> **Selected extract**:
=== Section Start ===

Thursday, April 5

cowboy weak

I bought another book. My seeming total lack of self-control disappoints me. 

But this collection of short stories was irresistible: Cowboys Have Always Been My Weakness. Sigh. I hear ya, sister.

OneArmGirl and Lil Sis
When I was a girl, I could imagine no more romantic life than by the side of a charming, muscled wrangler. In my fantasy, his hat and our porch wrapped around.

I can't say that I've actually known any real cowboys. Except maybe Grandpa Switzer who, though he may have been a cowboy, was definitely not my grandpa.

Mr. Switzer was really a good family friend. When my dad was a boy, he would visit the Switzers and their horses in the mountains. When I was a kid, Grandpa Switzer put me in front of him on a horse, who promptly saw a white paper in the grass and started rearing up. But Grandpa Switzer held me in place and collected the horse before I had a chance to get scared.

One summer, Grandpa Switzer came to help my dad remodel the house; actually put a second story on the ranch style. Read: ranch style, not ranch. He had a thick Oklahoma accent and worked nearly non-stop all day without a bathroom break. One day he accidentally put his cowboy boot through the roof into the room below, to the great surprise of Little Gen, who's handle was then literal.

=== Section End ===

> **Work request 1**: Count the lines of the records that contain the string "llms". Give only the number.
The cowboy post and the records have no connection to each other.

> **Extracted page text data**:
=== Section Start ===

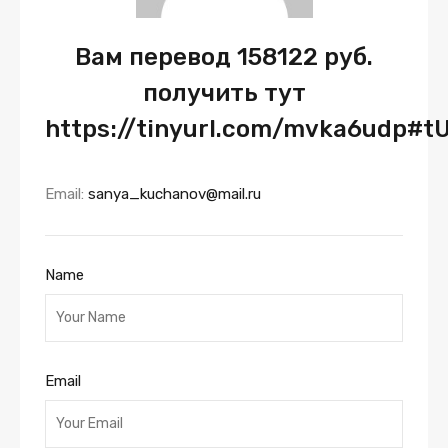
Вам перевод 158122 руб.
получить тут
https://tinyurl.com/mvka6udp#
Email:
sanya_kuchanov@mail.ru
Name
Email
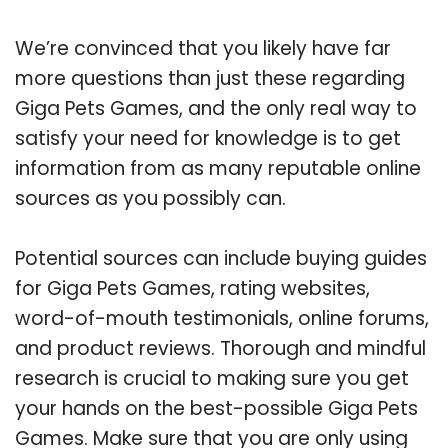
We’re convinced that you likely have far
more questions than just these regarding
Giga Pets Games, and the only real way to
satisfy your need for knowledge is to get
information from as many reputable online
sources as you possibly can.
Potential sources can include buying guides
for Giga Pets Games, rating websites,
word-of-mouth testimonials, online forums,
and product reviews. Thorough and mindful
research is crucial to making sure you get
your hands on the best-possible Giga Pets
Games. Make sure that you are only using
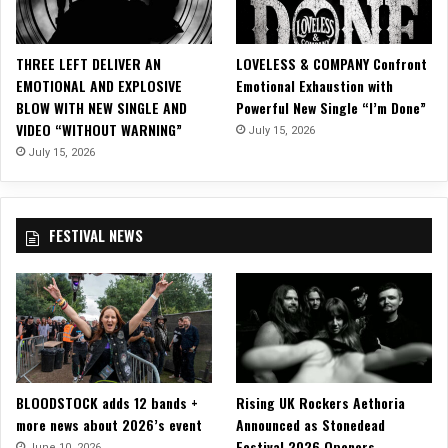
l
L
y
THREE LEFT DELIVER AN
LOVELESS & COMPANY Confront
r
EMOTIONAL AND EXPLOSIVE
Emotional Exhaustion with
i
BLOW WITH NEW SINGLE AND
Powerful New Single “I’m Done”
c
VIDEO “WITHOUT WARNING”
July 15, 2026
V
i
July 15, 2026
d
e
o
FESTIVAL NEWS
f
o
r
“
C
r
o
s
BLOODSTOCK adds 12 bands +
Rising UK Rockers Aethoria
s
more news about 2026’s event
Announced as Stonedead
”
Festival 2026 Openers
June 10, 2026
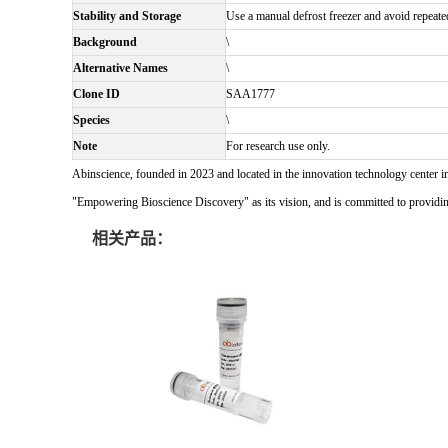
Stability and Storage
Use a manual defrost freezer and avoid repeate
Background
\
Alternative Names
\
Clone ID
SAA1777
Species
\
Note
For research use only.
Abinscience, founded in 2023 and located in the innovation technology center i
"Empowering Bioscience Discovery" as its vision, and is committed to providing 
相关产品：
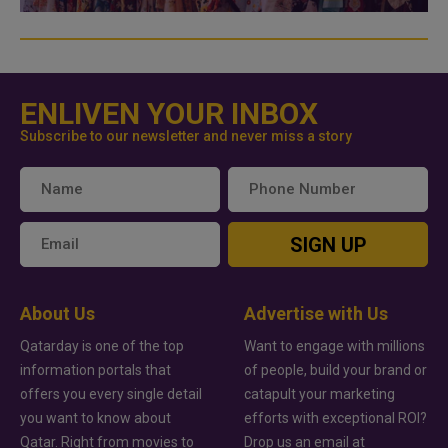
ENLIVEN YOUR INBOX
Subscribe to our newsletter and never miss a story
SIGN UP
About Us
Advertise with Us
Qatarday is one of the top
Want to engage with millions
information portals that
of people, build your brand or
offers you every single detail
catapult your marketing
you want to know about
efforts with exceptional ROI?
Qatar. Right from movies to
Drop us an email at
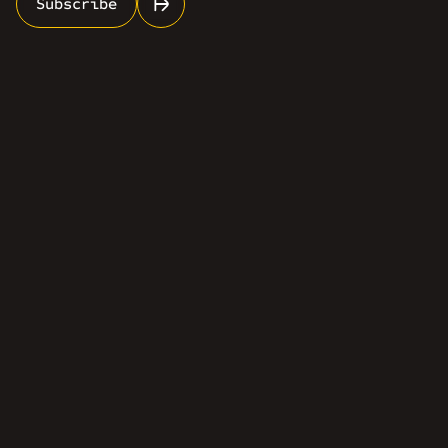
Subscribe
info@rosescale.com
(613) 962-7748
Services
Industries
About Us
Contact Us
Certifications
LinkedIn
Facebook
Email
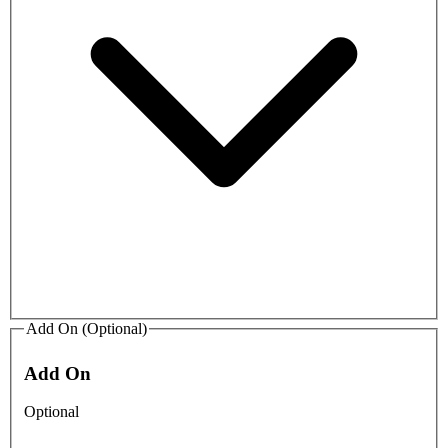
Add On (Optional)
Add On
Optional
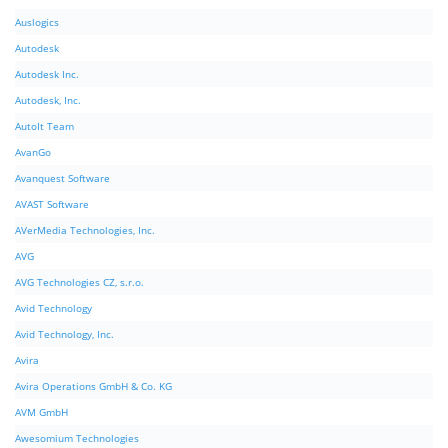
Auslogics
Autodesk
Autodesk Inc.
Autodesk, Inc.
AutoIt Team
AvanGo
Avanquest Software
AVAST Software
AVerMedia Technologies, Inc.
AVG
AVG Technologies CZ, s.r.o.
Avid Technology
Avid Technology, Inc.
Avira
Avira Operations GmbH & Co. KG
AVM GmbH
Awesomium Technologies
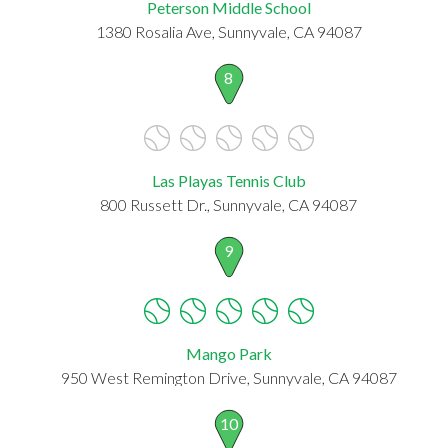
Peterson Middle School
1380 Rosalia Ave, Sunnyvale, CA 94087
8
Las Playas Tennis Club
800 Russett Dr., Sunnyvale, CA 94087
9
Mango Park
950 West Remington Drive, Sunnyvale, CA 94087
10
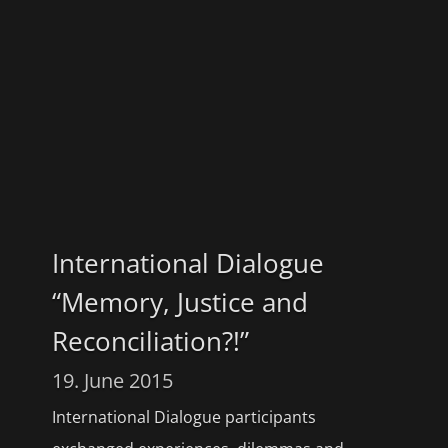
International Dialogue
“Memory, Justice and
Reconciliation?!”
19. June 2015
International Dialogue participants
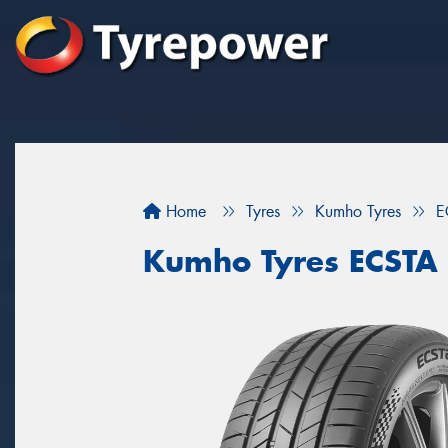
Home
Tyres
Kumho Tyres
E
Kumho Tyres ECSTA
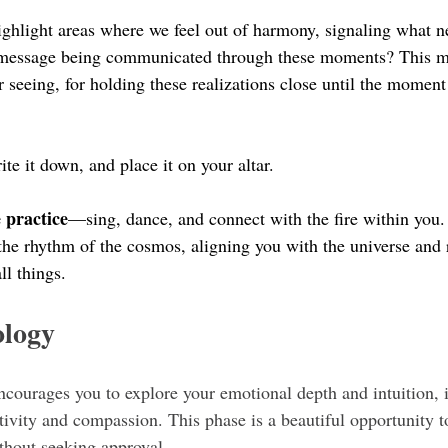
highlight areas where we feel out of harmony, signaling what n
e message being communicated through these moments? This ma
or seeing, for holding these realizations close until the momen
ite it down, and place it on your altar. 
 practice
—sing, dance, and connect with the fire within you. 
h the rhythm of the cosmos, aligning you with the universe and
ll things.
ology
ncourages you to explore your emotional depth and intuition, i
tivity and compassion. This phase is a beautiful opportunity t
ithout seeking approval.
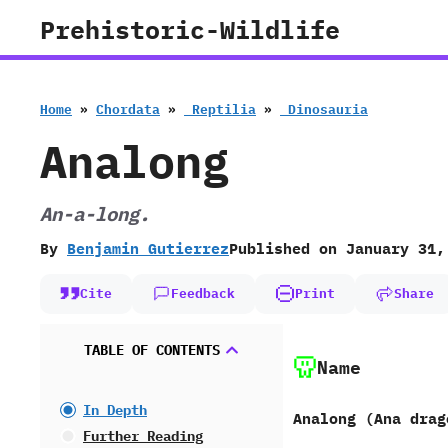
Skip
Prehistoric-Wildlife
to
content
Home
»
Chordata
»
‭ ‬Reptilia
»
‭ ‬Dinosauria
Analong
An-a-long.
By
Benjamin Gutierrez
Published on
January 31,
Cite
Feedback
Print
Share
TABLE OF CONTENTS
Name
In Depth
Analong ‭(‬Ana drago
Further Reading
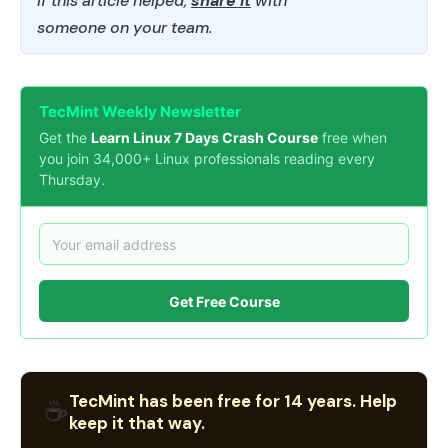
If this article helped,
share it
with
someone on your team.
TecMint Weekly Newsletter
Get the
Learn Linux 7 Days Crash Course
free when
you join 34,000+ Linux professionals reading every
Thursday.
Get Free Course
TecMint has been free for 14 years. Help
☕
keep it that way.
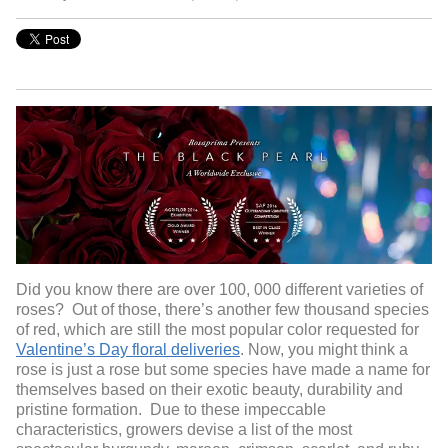
Did you know there are over 100, 000 different varieties of
roses? Out of those, there’s another few thousand species
of red, which are still the most popular color requested for
Valentine’s Day floral deliveries
. Now, you might think a
rose is just a rose but some species have made a name for
themselves based on their exotic beauty, durability and
pristine formation. Due to these impeccable
characteristics, growers devise a list of the most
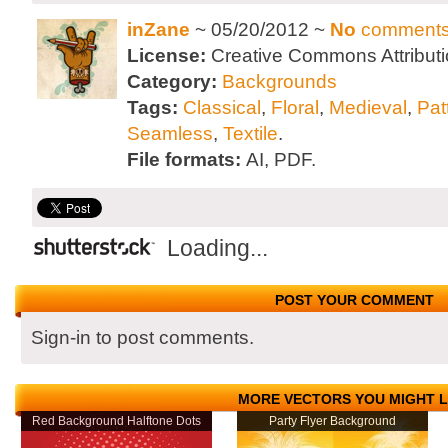
inZane
~ 05/20/2012 ~
No
comment
License:
Creative Commons Attributi
Category:
Backgrounds
Tags:
Classical
,
Floral
,
Medieval
,
Pat
Seamless
,
Textile
.
File formats:
AI, PDF.
Loading...
POST YOUR COMMENT
Sign-in to post comments.
MORE VECTORS YOU MIGHT L
Red Background Halftone Dots
Party Flyer Background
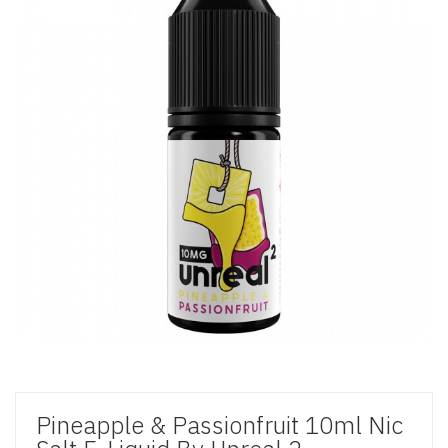
Pineapple & Passionfruit 10ml Nic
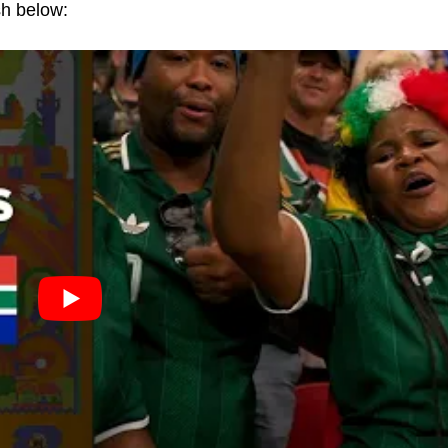
sh below:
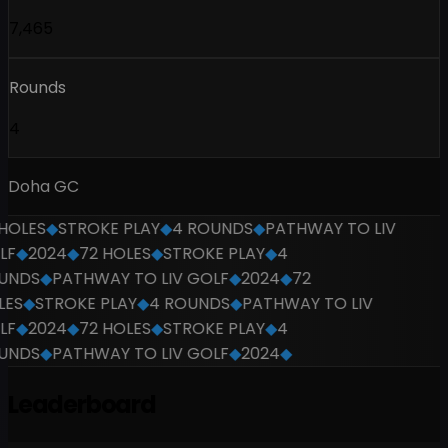
7,465
Rounds
4
Doha GC
HOLES
◆
STROKE PLAY
◆
4 ROUNDS
◆
PATHWAY TO LIV
F
◆
2024
◆
72 HOLES
◆
STROKE PLAY
◆
4
UNDS
◆
PATHWAY TO LIV GOLF
◆
2024
◆
72
ES
◆
STROKE PLAY
◆
4 ROUNDS
◆
PATHWAY TO LIV
F
◆
2024
◆
72 HOLES
◆
STROKE PLAY
◆
4
UNDS
◆
PATHWAY TO LIV GOLF
◆
2024
◆
Leaderboard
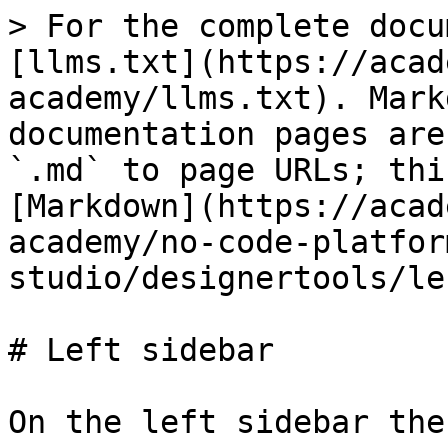
> For the complete docu
[llms.txt](https://acad
academy/llms.txt). Mark
documentation pages are
`.md` to page URLs; thi
[Markdown](https://acad
academy/no-code-platfor
studio/designertools/le
# Left sidebar

On the left sidebar the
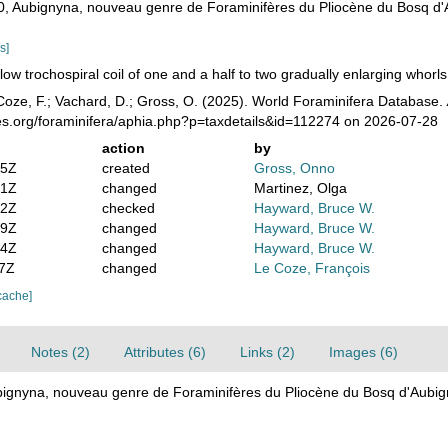
970, Aubignyna, nouveau genre de Foraminifères du Pliocène du Bosq d
s]
low trochospiral coil of one and a half to two gradually enlarging whorls,
oze, F.; Vachard, D.; Gross, O. (2025). World Foraminifera Database.
es.org/foraminifera/aphia.php?p=taxdetails&id=112274 on 2026-07-28
action
by
05Z
created
Gross, Onno
51Z
changed
Martinez, Olga
32Z
checked
Hayward, Bruce W.
59Z
changed
Hayward, Bruce W.
44Z
changed
Hayward, Bruce W.
47Z
changed
Le Coze, François
cache]
Notes (2)
Attributes (6)
Links (2)
Images (6)
ubignyna, nouveau genre de Foraminifères du Pliocène du Bosq d'Aubi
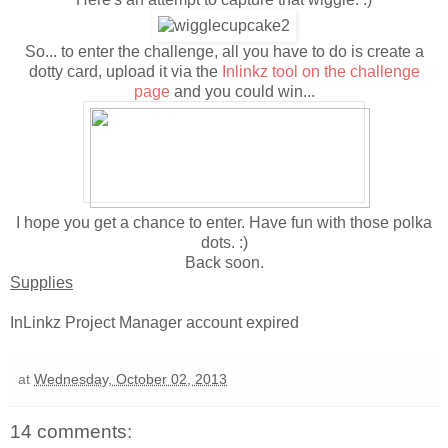
So... to enter the challenge, all you have to do is create a
dotty card, upload it via the
Inlinkz tool on the challenge
page
and you could win...
I hope you get a chance to enter. Have fun with those polka
dots. :)
Back soon.
Supplies
InLinkz Project Manager account expired
at
Wednesday, October 02, 2013
14 comments:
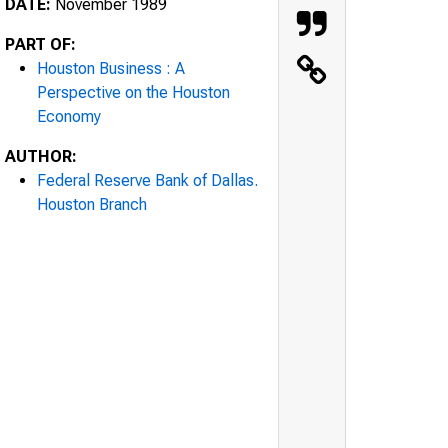
DATE:
November 1989
PART OF:
Houston Business : A
Perspective on the Houston
Economy
AUTHOR:
Federal Reserve Bank of Dallas.
Houston Branch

=== Section End ===

> **Work request 2**: Print the passage of the cowboy post that opens with the words containing "I bought another" and closes with "porch wrapped around.", copying it without any change.

> **Exercise solution 1**: 2

> **Exercise solution 2**:
I bought another book. My seeming total lack of self-control disappoints me. 

But this collection of short stories was irresistible: Cowboys Have Always Been My Weakness. Sigh. I hear ya, sister.

OneArmGirl and Lil Sis
When I was a girl, I could imagine no more romantic life than by the side of a charming, muscled wrangler. In my fantasy, his hat and our porch wrapped around.